"Símbolo da paz" está desde 1994 e foi oferecido por um emigrante português
Um fragmento do Muro de Berlim está desde 1994 no Santuário de Fátima, um 'símbolo da paz' oferecido por um emigrante português radicado na Alemanha, país que se reunificou quando a estrutura foi derrubada há 25 anos.
"É, sem dúvida, um símbolo de paz, é uma grande bandeira que aqui aparece erguida e que na desfragmentação consegue ser mais forte do que aquilo que era quando estava fragmentado", disse à agência Lusa o diretor do Serviço de Estudos e Difusão do Santuário de Fátima, Marco Daniel Duarte.
O responsável explicou que há blocos do muro em "vários lugares do mundo e nalguns sítios muito especiais dedicados à paz".
"Estamos na Cova da Iria, a cova da paz, num lugar onde a mensagem é, nitidamente, de paz", afirmou, apontando os acontecimentos de Fátima, em 1917, quando a Europa vivia a I Guerra Mundial.
Para Marco Daniel Duarte, o fragmento "é uma parte de um muro enorme que não dividiu apenas as duas Alemanhas, mas dividiu todo o mundo", durante a Guerra Fria. "O mundo contemporâneo está figurado naquele muro", considerou o responsável, referindo que ao colocar em destaque a peça, o santuário assume que "está relacionada, não só com a história político-ideológica do mundo contemporâneo, mas que a mensagem cristã está integrada nessa história", assim como "a própria mensagem de Fátima".

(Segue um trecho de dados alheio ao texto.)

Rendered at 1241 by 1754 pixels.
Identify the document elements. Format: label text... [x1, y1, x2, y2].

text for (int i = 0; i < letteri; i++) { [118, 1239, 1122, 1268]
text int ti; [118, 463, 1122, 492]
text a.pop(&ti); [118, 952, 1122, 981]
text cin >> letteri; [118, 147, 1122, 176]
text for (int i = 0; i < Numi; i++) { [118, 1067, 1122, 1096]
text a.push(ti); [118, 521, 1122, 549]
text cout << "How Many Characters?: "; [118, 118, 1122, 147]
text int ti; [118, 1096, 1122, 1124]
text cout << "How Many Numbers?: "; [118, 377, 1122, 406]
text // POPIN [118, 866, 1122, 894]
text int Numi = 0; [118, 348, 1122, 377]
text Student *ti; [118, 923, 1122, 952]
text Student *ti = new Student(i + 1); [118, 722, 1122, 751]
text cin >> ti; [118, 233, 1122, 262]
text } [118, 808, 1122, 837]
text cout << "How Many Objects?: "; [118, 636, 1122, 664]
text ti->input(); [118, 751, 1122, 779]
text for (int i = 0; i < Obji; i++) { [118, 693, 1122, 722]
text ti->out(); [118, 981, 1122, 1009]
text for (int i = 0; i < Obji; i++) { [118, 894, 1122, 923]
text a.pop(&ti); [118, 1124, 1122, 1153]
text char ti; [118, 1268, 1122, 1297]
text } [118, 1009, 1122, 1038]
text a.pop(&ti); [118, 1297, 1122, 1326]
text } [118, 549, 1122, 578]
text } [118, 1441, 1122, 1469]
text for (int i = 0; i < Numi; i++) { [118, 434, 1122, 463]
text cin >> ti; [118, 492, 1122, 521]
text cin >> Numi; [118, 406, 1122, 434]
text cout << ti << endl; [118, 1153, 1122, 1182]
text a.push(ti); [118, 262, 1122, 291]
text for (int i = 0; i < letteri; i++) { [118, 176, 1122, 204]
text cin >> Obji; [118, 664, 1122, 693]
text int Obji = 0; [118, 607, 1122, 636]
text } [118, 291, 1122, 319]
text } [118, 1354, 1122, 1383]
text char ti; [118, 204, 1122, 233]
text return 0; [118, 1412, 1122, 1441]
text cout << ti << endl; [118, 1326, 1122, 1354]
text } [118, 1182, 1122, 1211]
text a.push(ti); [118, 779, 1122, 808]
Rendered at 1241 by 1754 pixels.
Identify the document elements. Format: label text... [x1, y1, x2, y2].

O responsável remete ainda para uma frase do papa João Paulo II que, em maio de 1991, ano e meio após a queda do muro e na sua segunda peregrinação a Fátima, agradeceu à Virgem ter guiado "os povos para a liberdade", inscrição que está junto ao monumento. Em Fátima, são muitos os peregrinos que param para tirar fotografias ao bloco, cujo derrube, a 09 de novembro de 1989, significou para o alemão Jürgen Dietz, de 57 anos, "uma Alemanha".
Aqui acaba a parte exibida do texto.